WHAT TO PRODUCE — Rewrite the entries below, substituting "spread" for every occurrence of "range" and keeping everything else unchanged. Omit the pictures from your answer.

[Rendered chart images]
-------

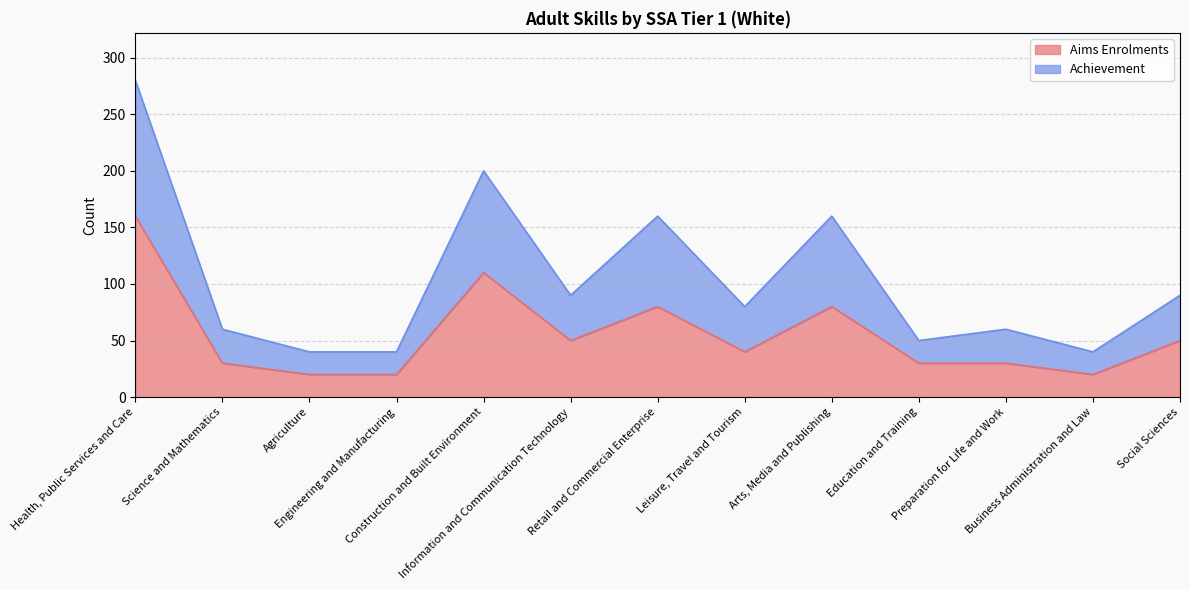

Read the Aims Enrolments value at Science and Mathematics.

30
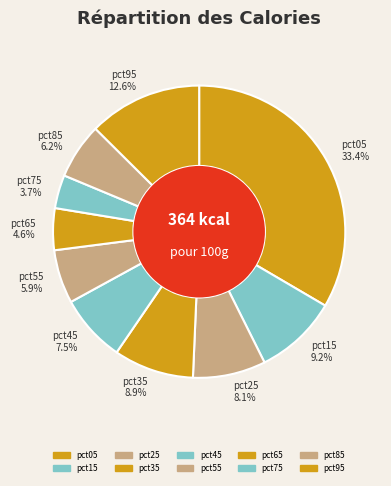

Which has a higher value, pct95 or pct55?

pct95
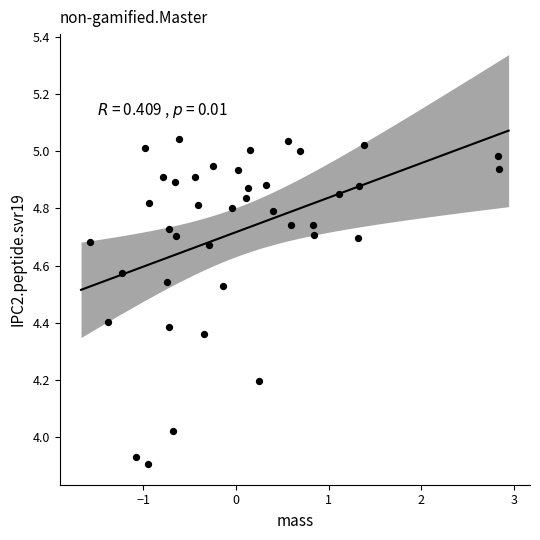

What is the range of Y values (max minus min)?

1.1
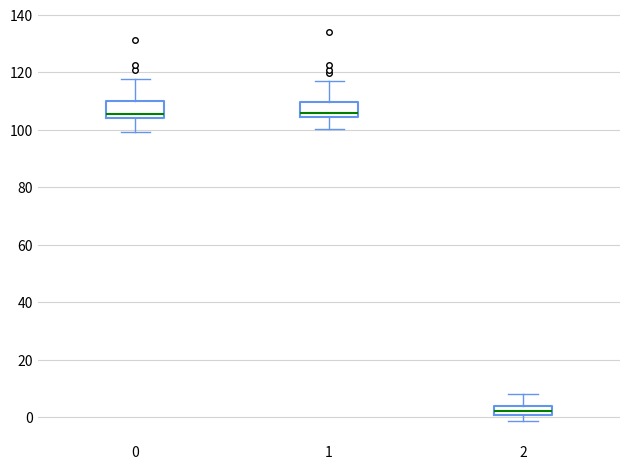

Reading left to right, read every box against the y-axis: the position of its median line, the range the box covers, and the ends of its whiskers. The values are not printed on the chart, so give them approximately, as read against the axis.

0: median 106, box 104 to 110, whiskers 100 to 118
1: median 106, box 104 to 110, whiskers 100 to 118
2: median 2, box 0 to 4, whiskers -2 to 8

-------

ANSWER BOX —
Read the Aims Enrolments value at Science and Mathematics.

30

Which has a higher value, pct95 or pct55?

pct95

What is the spread of Y values (max minus min)?

1.1

Reading left to right, read every box against the y-axis: the position of its median line, the spread the box covers, and the ends of its whiskers. The values are not printed on the chart, so give them approximately, as read against the axis.

0: median 106, box 104 to 110, whiskers 100 to 118
1: median 106, box 104 to 110, whiskers 100 to 118
2: median 2, box 0 to 4, whiskers -2 to 8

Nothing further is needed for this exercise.